Reproduce the text of these rows with each occurrence of "Italian" swapped for "Greek", changing nothing else. Leave the pictures out of your answer.

[Transcribed page text]
::::::::::

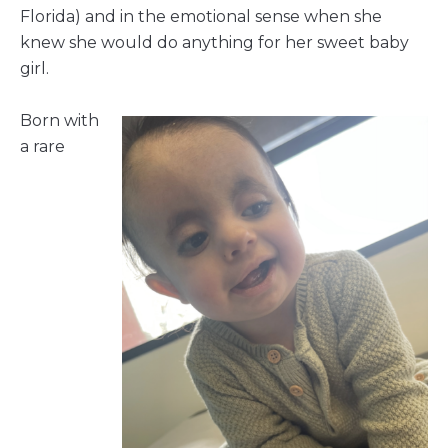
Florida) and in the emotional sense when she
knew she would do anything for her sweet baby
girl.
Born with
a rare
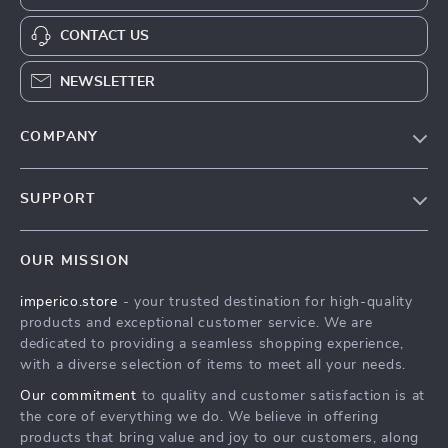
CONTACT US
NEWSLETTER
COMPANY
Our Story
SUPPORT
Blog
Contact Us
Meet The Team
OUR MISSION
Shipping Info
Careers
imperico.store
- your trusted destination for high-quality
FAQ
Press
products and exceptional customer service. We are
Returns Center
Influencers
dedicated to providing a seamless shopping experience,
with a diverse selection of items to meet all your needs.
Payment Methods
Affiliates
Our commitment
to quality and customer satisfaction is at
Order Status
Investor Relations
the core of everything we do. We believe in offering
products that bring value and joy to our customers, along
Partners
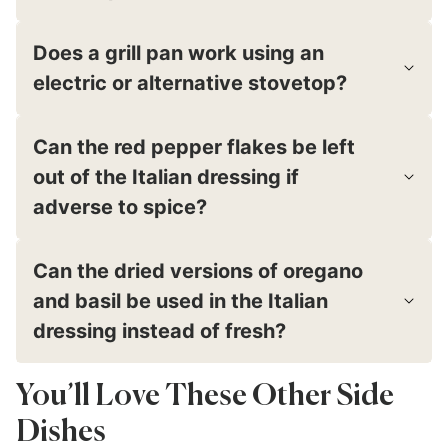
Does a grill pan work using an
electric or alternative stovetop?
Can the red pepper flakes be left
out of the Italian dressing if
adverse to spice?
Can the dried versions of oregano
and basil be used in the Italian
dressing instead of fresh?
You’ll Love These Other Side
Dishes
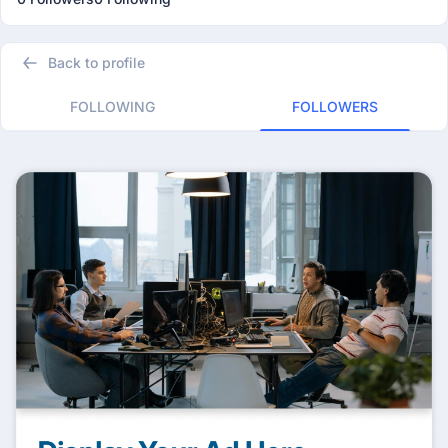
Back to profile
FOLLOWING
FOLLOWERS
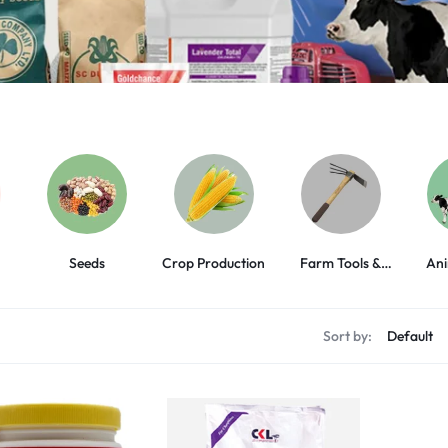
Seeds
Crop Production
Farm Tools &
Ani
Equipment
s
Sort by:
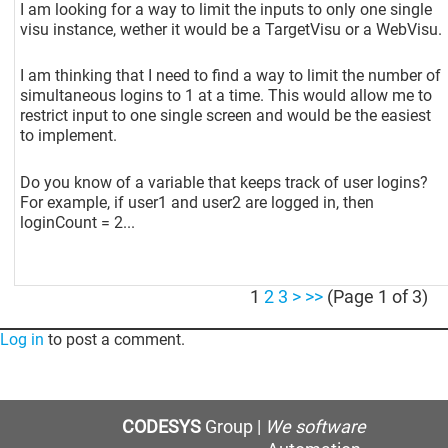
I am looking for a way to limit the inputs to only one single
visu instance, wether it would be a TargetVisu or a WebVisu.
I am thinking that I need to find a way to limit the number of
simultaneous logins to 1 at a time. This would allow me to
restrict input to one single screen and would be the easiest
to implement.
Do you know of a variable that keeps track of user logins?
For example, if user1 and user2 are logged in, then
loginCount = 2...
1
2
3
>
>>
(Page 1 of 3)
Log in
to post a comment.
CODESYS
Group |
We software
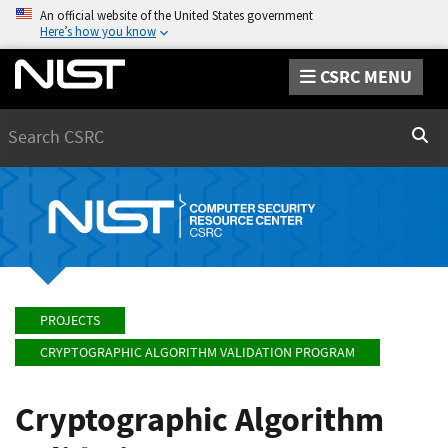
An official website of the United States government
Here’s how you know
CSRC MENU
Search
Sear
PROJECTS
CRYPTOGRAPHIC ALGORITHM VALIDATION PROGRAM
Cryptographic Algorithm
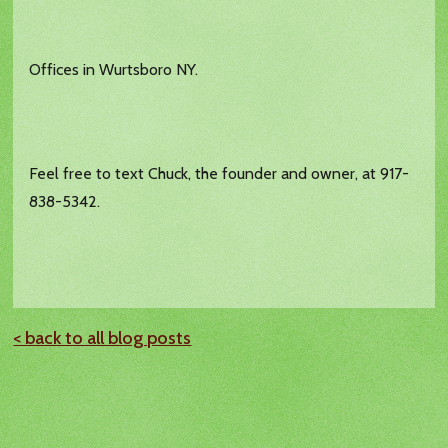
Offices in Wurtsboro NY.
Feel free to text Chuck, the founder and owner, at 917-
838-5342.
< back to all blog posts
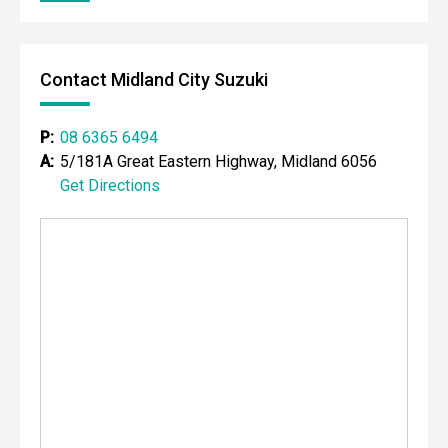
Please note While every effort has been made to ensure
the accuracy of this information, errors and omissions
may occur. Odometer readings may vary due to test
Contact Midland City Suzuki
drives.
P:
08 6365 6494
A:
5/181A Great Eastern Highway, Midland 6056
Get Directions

::::::::::

_TASK RESULT:_
Florida) and in the emotional sense when she
knew she would do anything for her sweet baby
girl.
Born with
a rare
CONTACT US
NEWSLETTER
COMPANY
Our Story
SUPPORT
Blog
Contact Us
Meet The Team
OUR MISSION
Shipping Info
Careers
imperico.store
- your trusted destination for high-quality
FAQ
Press
products and exceptional customer service. We are
Returns Center
Influencers
dedicated to providing a seamless shopping experience,
with a diverse selection of items to meet all your needs.
Payment Methods
Affiliates
Our commitment
to quality and customer satisfaction is at
Order Status
Investor Relations
the core of everything we do. We believe in offering
products that bring value and joy to our customers, along
Partners
Does a grill pan work using an
electric or alternative stovetop?
Can the red pepper flakes be left
out of the Greek dressing if
adverse to spice?
Can the dried versions of oregano
and basil be used in the Greek
dressing instead of fresh?
You’ll Love These Other Side
Dishes
Back to profile
FOLLOWING
FOLLOWERS
Seeds
Crop Production
Farm Tools &
Ani
Equipment
s
Sort by:
I am looking for a way to limit the inputs to only one single
visu instance, wether it would be a TargetVisu or a WebVisu.
I am thinking that I need to find a way to limit the number of
simultaneous logins to 1 at a time. This would allow me to
restrict input to one single screen and would be the easiest
to implement.
Do you know of a variable that keeps track of user logins?
For example, if user1 and user2 are logged in, then
loginCount = 2...
1
2
3
>
>>
(Page 1 of 3)
Log in
to post a comment.
CODESYS
Group |
We software
An official website of the United States government
Here’s how you know
CSRC MENU
Search
Sear
PROJECTS
CRYPTOGRAPHIC ALGORITHM VALIDATION PROGRAM
Cryptographic Algorithm
Offices in Wurtsboro NY.
Feel free to text Chuck, the founder and owner, at 917-
838-5342.
< back to all blog posts
Please note While every effort has been made to ensure
the accuracy of this information, errors and omissions
may occur. Odometer readings may vary due to test
Contact Midland City Suzuki
drives.
P:
08 6365 6494
A:
5/181A Great Eastern Highway, Midland 6056
Get Directions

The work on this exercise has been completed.